§ **Goal of the exercise**
From the entries below, reproduce exactly the lines from the one with "Fig. 2. Light" through the one with "Fig. 4 Time", both included, without images.

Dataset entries
──────────────────────────────

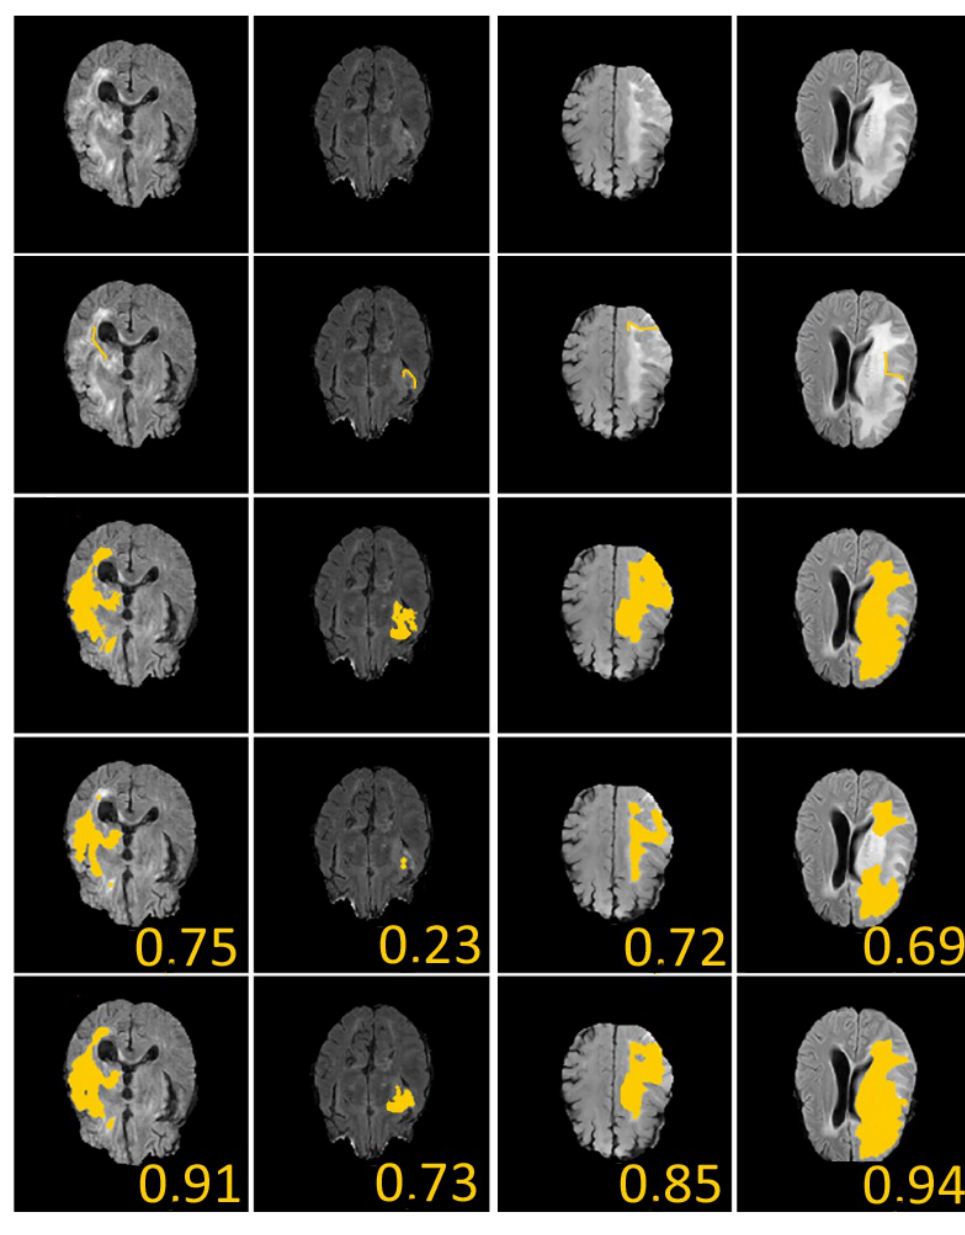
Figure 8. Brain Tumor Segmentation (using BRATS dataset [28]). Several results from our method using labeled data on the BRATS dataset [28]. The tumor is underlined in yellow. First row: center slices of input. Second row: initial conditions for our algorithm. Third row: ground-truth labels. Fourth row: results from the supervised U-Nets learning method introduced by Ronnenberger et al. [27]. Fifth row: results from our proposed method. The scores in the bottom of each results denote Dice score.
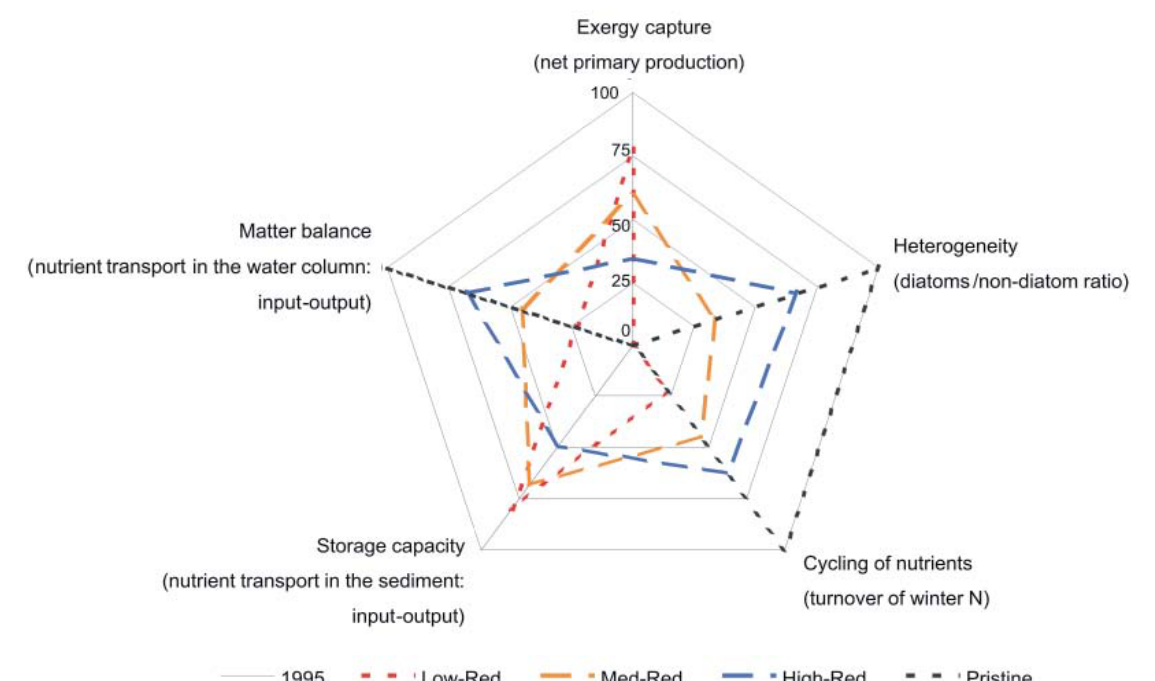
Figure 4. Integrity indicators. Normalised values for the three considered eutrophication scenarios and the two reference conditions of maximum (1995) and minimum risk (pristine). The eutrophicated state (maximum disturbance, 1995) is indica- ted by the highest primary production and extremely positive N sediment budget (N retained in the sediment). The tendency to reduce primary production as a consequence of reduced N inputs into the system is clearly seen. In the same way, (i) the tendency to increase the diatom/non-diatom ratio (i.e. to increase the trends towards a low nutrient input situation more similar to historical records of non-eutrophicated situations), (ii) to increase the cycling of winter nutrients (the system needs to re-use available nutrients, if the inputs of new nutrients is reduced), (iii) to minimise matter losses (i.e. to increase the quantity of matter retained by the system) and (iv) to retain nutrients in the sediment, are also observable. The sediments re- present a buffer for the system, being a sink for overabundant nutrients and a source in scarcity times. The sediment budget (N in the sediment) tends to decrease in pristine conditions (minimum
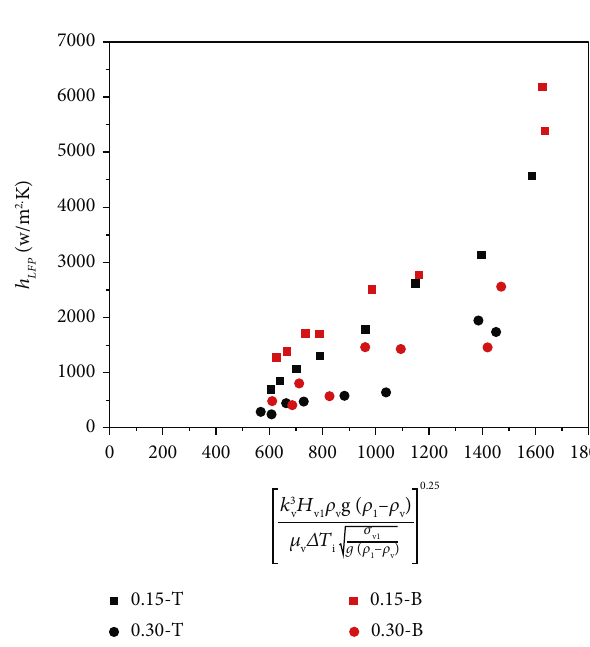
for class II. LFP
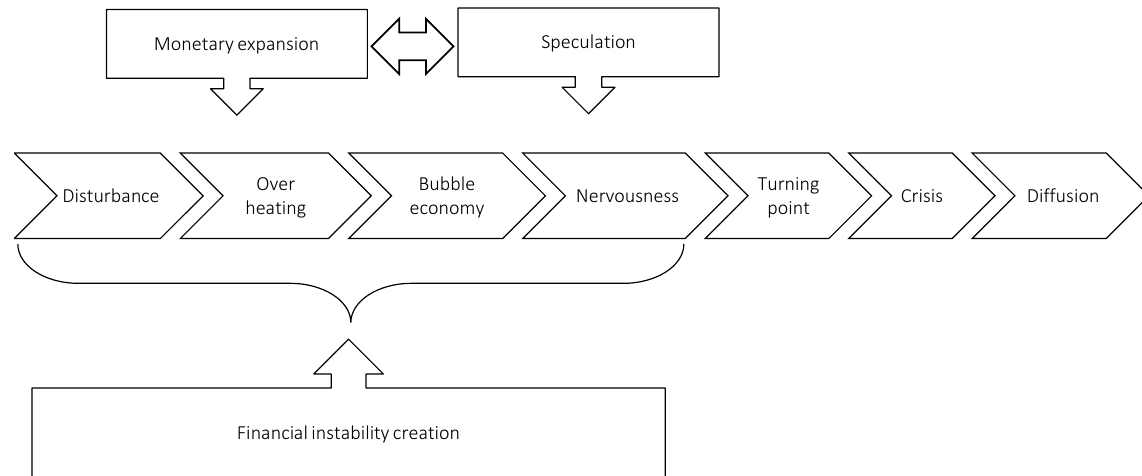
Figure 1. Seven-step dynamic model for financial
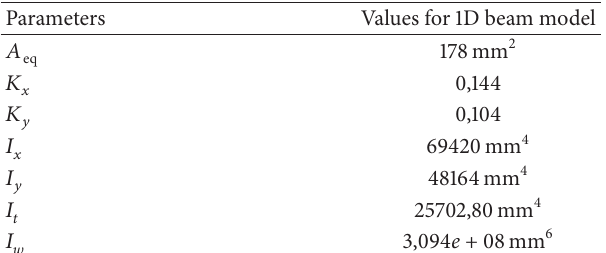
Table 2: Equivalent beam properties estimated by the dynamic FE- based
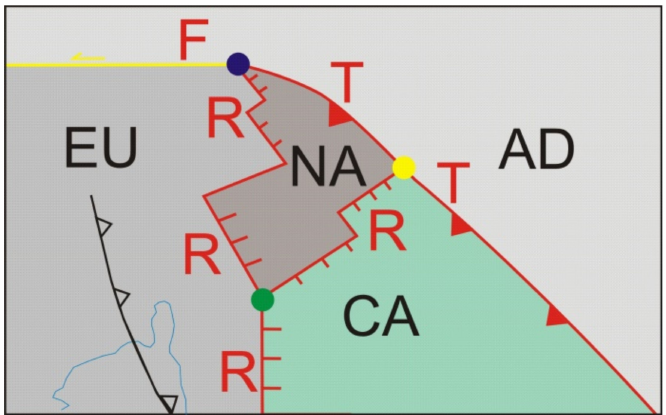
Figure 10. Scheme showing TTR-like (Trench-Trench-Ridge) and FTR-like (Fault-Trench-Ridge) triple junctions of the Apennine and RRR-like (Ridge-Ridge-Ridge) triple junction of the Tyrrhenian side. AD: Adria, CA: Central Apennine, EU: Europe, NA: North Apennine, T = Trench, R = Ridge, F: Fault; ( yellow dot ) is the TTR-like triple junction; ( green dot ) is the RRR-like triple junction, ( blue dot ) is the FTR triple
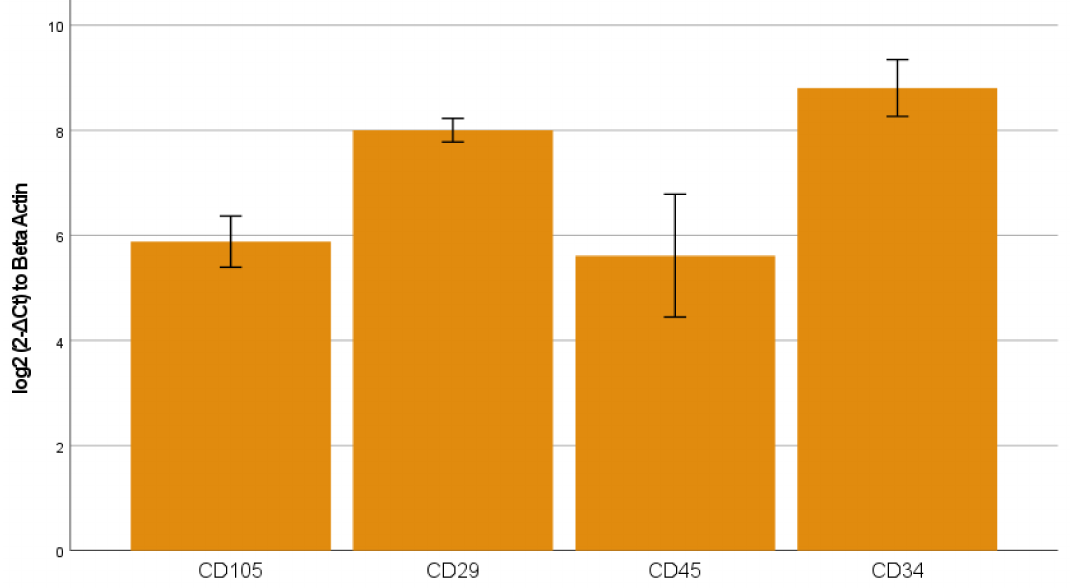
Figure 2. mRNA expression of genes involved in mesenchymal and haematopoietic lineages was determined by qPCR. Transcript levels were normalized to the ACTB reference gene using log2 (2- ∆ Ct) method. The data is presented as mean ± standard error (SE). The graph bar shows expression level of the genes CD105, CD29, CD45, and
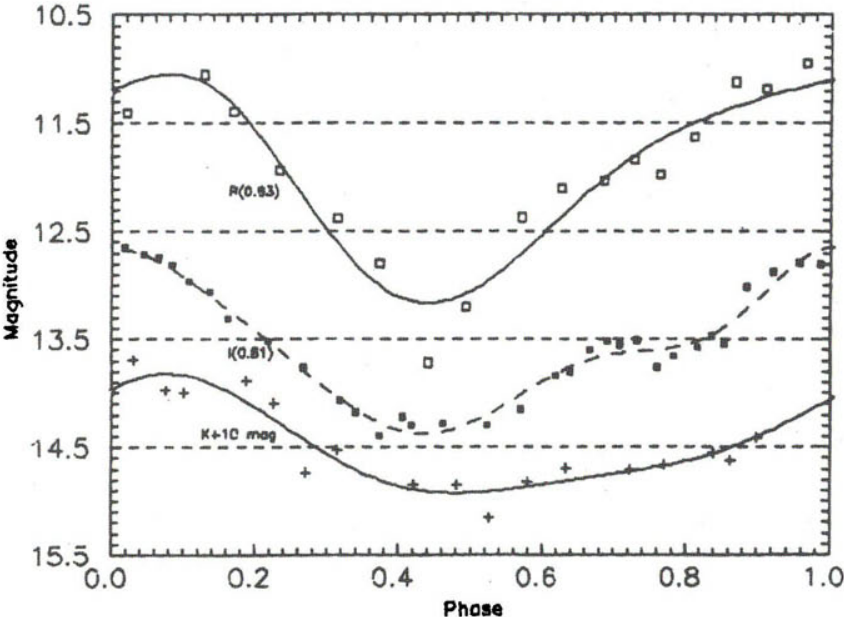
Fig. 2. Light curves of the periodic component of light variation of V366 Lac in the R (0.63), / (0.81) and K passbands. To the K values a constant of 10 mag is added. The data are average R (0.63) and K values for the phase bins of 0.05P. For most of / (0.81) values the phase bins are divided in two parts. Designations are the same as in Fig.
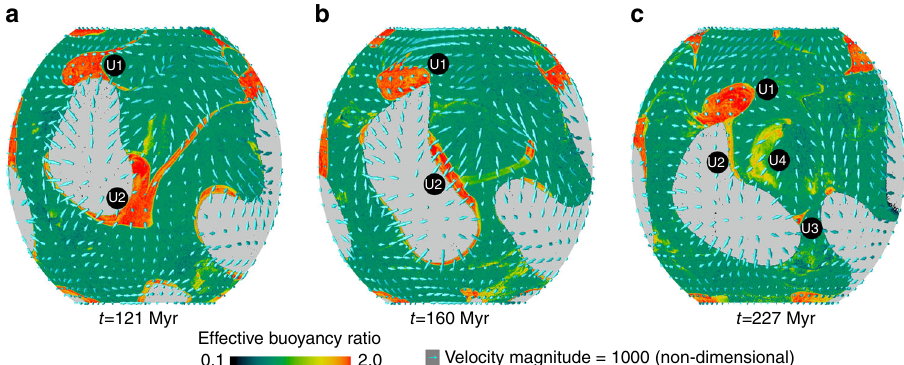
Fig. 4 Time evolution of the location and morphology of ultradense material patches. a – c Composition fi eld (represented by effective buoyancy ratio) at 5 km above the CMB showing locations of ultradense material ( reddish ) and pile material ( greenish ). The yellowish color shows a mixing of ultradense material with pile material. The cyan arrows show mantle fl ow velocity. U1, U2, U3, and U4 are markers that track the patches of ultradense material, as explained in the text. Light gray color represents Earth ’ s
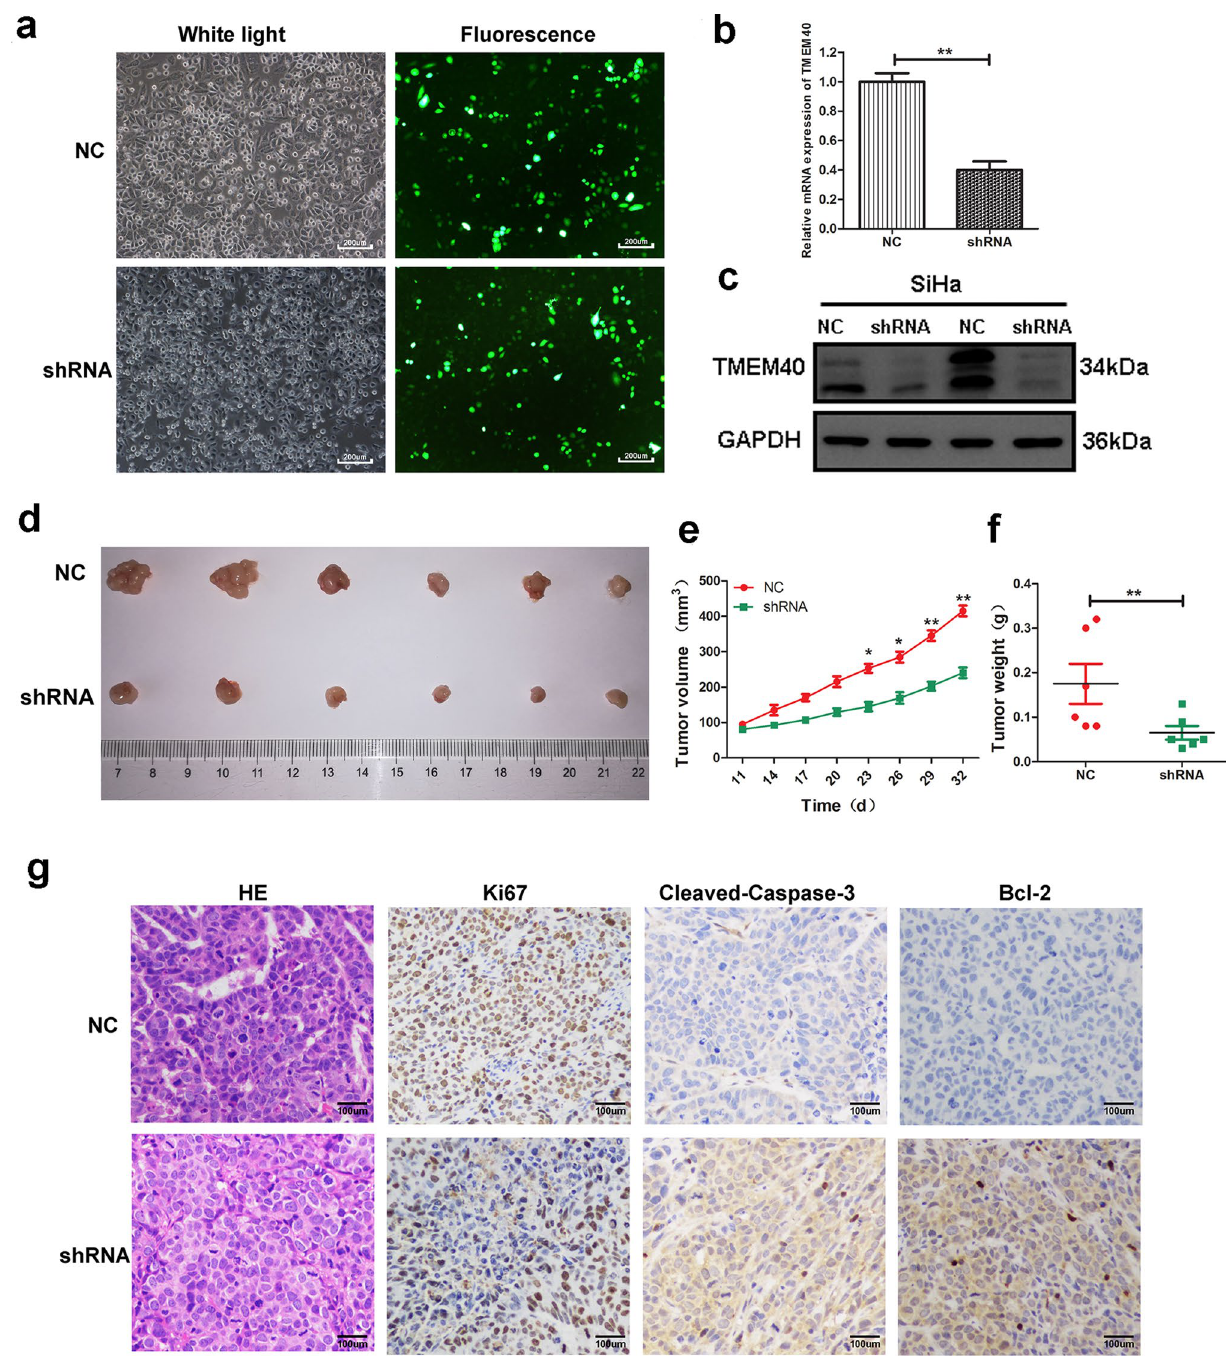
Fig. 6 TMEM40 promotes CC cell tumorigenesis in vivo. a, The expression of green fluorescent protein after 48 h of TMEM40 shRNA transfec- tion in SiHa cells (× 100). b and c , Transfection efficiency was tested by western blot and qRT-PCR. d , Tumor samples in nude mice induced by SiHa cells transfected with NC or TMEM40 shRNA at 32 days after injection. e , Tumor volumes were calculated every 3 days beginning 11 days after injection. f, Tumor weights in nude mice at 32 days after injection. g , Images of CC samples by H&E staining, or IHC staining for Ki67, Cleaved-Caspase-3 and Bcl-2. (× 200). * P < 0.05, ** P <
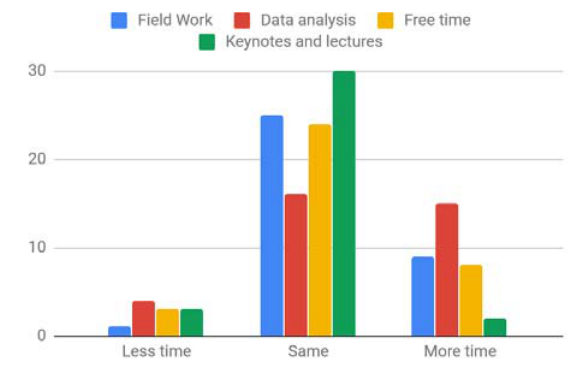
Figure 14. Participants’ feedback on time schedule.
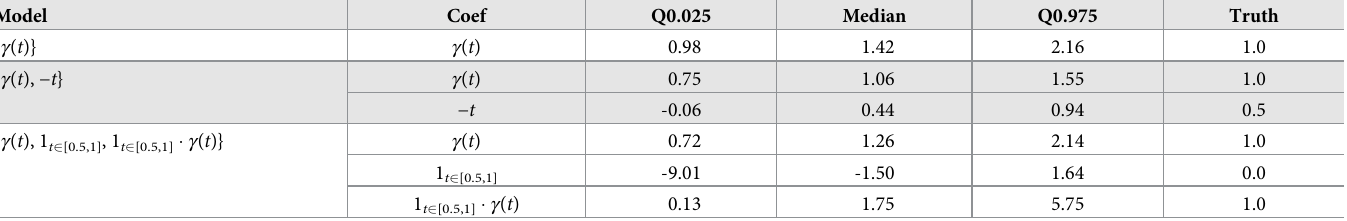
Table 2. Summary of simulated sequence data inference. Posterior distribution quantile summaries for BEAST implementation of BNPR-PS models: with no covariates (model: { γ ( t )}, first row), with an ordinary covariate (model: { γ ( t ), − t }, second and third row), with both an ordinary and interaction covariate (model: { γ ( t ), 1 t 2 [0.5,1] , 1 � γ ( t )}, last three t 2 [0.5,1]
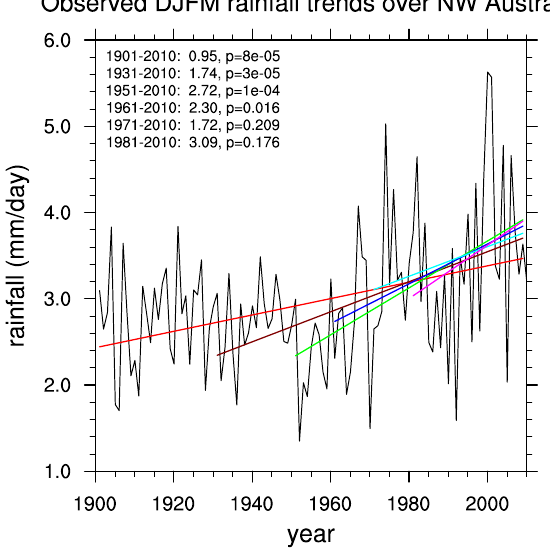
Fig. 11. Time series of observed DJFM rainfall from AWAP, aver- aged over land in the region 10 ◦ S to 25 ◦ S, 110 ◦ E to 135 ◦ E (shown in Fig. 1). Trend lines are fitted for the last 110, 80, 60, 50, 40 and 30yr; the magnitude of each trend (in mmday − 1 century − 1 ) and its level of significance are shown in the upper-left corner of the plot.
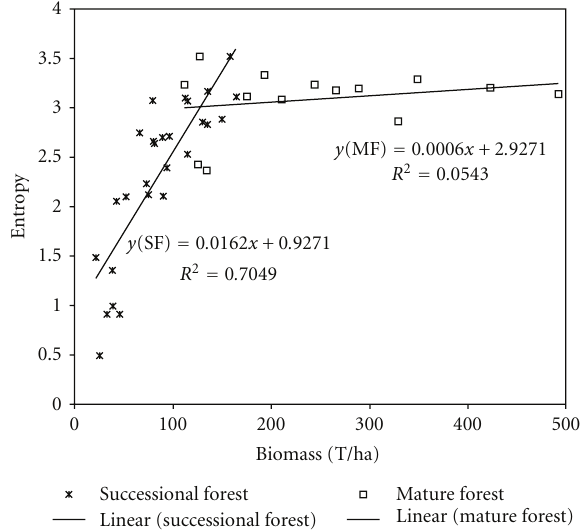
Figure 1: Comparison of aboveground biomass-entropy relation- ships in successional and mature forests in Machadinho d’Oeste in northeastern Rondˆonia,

──────────────────────────────

§ **Exercise response**
Fig. 2. Light curves of the periodic component of light variation of V366 Lac in the R (0.63), / (0.81) and K passbands. To the K values a constant of 10 mag is added. The data are average R (0.63) and K values for the phase bins of 0.05P. For most of / (0.81) values the phase bins are divided in two parts. Designations are the same as in Fig.
Fig. 4 Time evolution of the location and morphology of ultradense material patches. a – c Composition fi eld (represented by effective buoyancy ratio) at 5 km above the CMB showing locations of ultradense material ( reddish ) and pile material ( greenish ). The yellowish color shows a mixing of ultradense material with pile material. The cyan arrows show mantle fl ow velocity. U1, U2, U3, and U4 are markers that track the patches of ultradense material, as explained in the text. Light gray color represents Earth ’ s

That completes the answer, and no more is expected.